Sunday, May 11, 2008

Chapter 1 : Amman: Happy Mother's Day

I remember her sitting under the large tamarind tree, quietly reading a book for hours at a stretch. In a way, I was responsible for that. I was in lower kindergarten that time in St Joseph’s Convent, Kamptee. I remember I was very well behaved and composed on the first day of my school; and specifically during the first few minutes that she was there. The moment my mummy had walked out and they closed the doors, my bravado had vanished. She decided that she was going to sit in the school compound reading and I could see her through the window, to reassure myself whenever I wanted. This arrangement was in place for many days. The teacher tried shifting my place after a few days so that I wouldn’t look out of the window too often. I guess I started getting too fidgety or something and was shifted back to my window seat, much to my delight.

Kamptee is a small village. It is about a couple of hours drive away from the nearest big city Nagpur, which is a prominent city in central India. My school was the only English medium school in the village. The school benches were small and painted in bright but gaudy colours and smooth oil paints that had been further smoothened with use. The class room was neat and clean, and had a tiled roof like the ones we see in bungalow shots of Hindi movies. The room had a window that faced the play ground. The tamarind tree had a circular slab constructed around it. Kamptee derived from Camp T was a typical army cantonment town with houses, bungalows and mall roads that bore the stamp of the British era.
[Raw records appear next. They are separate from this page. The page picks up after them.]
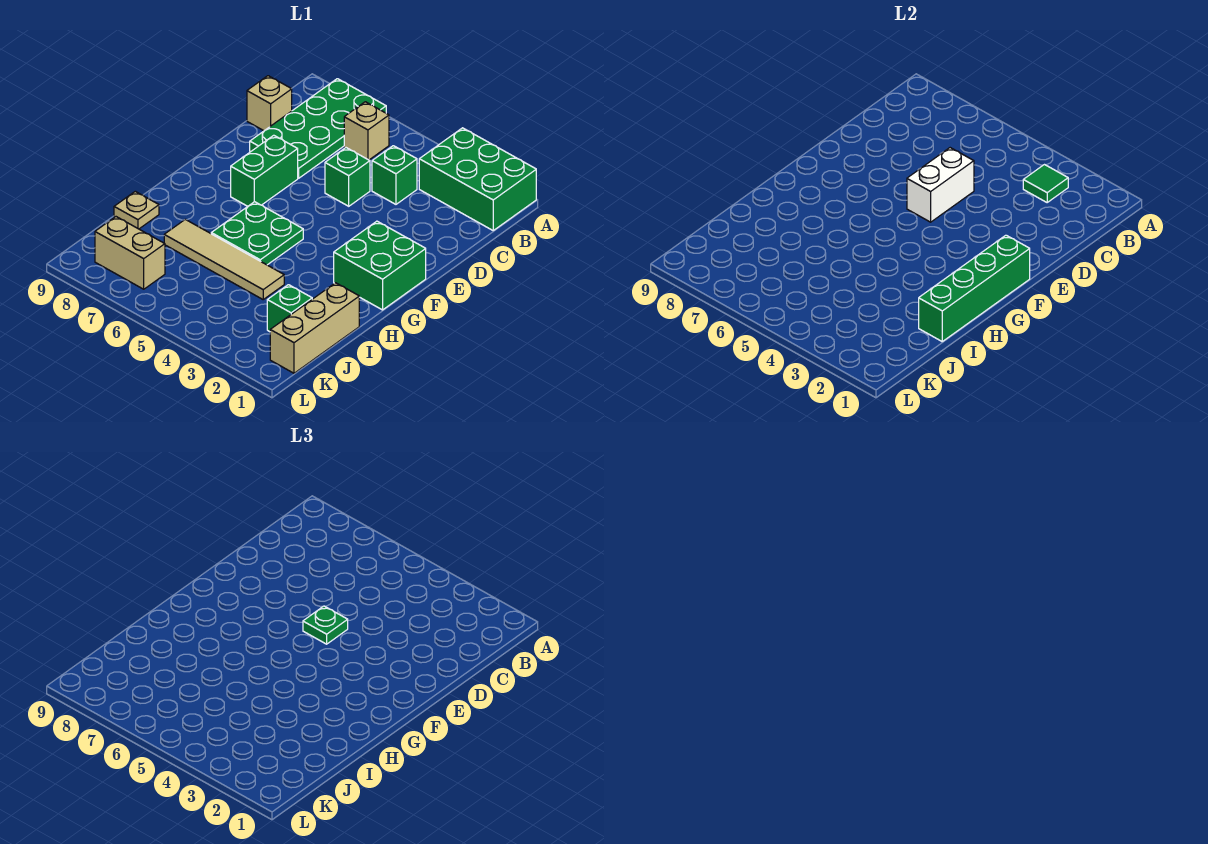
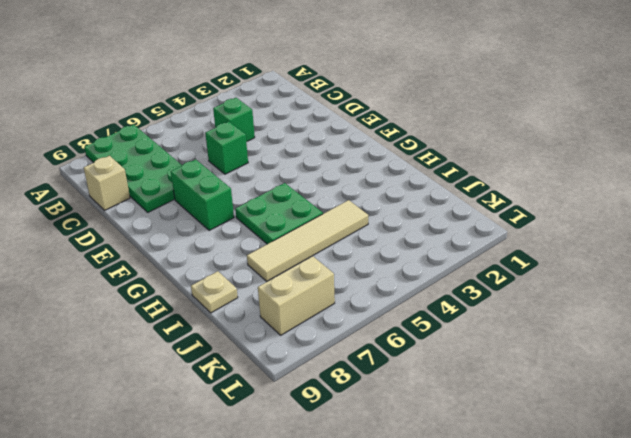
none -> green brick A1:B3 level 1
none -> tan brick B6 level 1
none -> green brick F1:G2 level 1

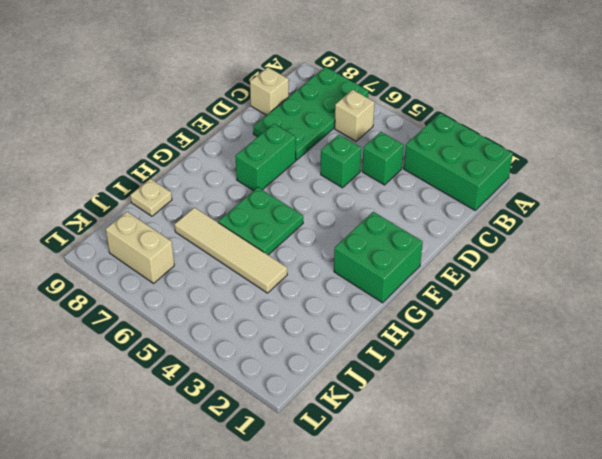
none -> tan brick I1:K1 level 1
none -> green brick J2 level 1
none -> green tile B3 level 2

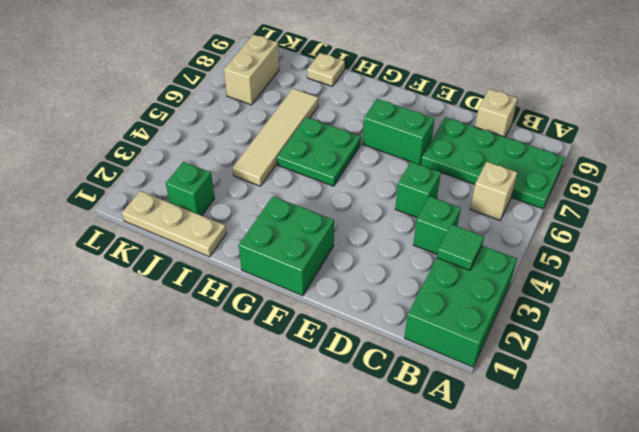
tan plate I1:K1 level 1 -> tan brick I1:K1 level 1
none -> white brick D5:E5 level 2
none -> green brick F1:I1 level 2
none -> green plate E5 level 3

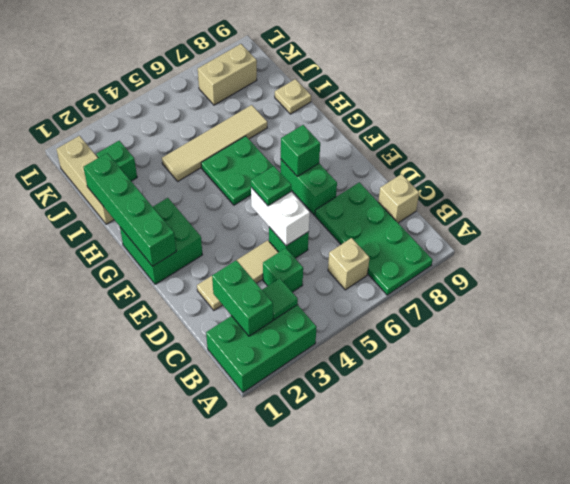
green brick B2:C2 level 2 -> none
tan tile D2:D4 level 1 -> none
green brick F7 level 2 -> none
Just outside the window was the tree. Mummy used to sit below it for the three hours that I was in the classroom. It was a reassuring sight, if ever there was one. That’s the first real memory that I have of Mummy and the visual has stuck in my mind. It looked like a picture postcard with the large tree at some distance and my mother reading quietly without looking up for those long three hours that I was in class. It was awesome. It was serene. One could hear the faint humming noise of students studying in different classrooms in a still kind of suppressed silence punctuated only by the occasional breeze or the distant grunting of grazing cows and goats. I don’t remember whether my classmates teased me since I was the only kid in the class whose mother stayed back but it didn’t matter. When you are that young explanations are neither sought nor offered, I guess or maybe it was unwritten rule. Once I felt a little more comfortable at school, I tried convincing myself that she liked reading.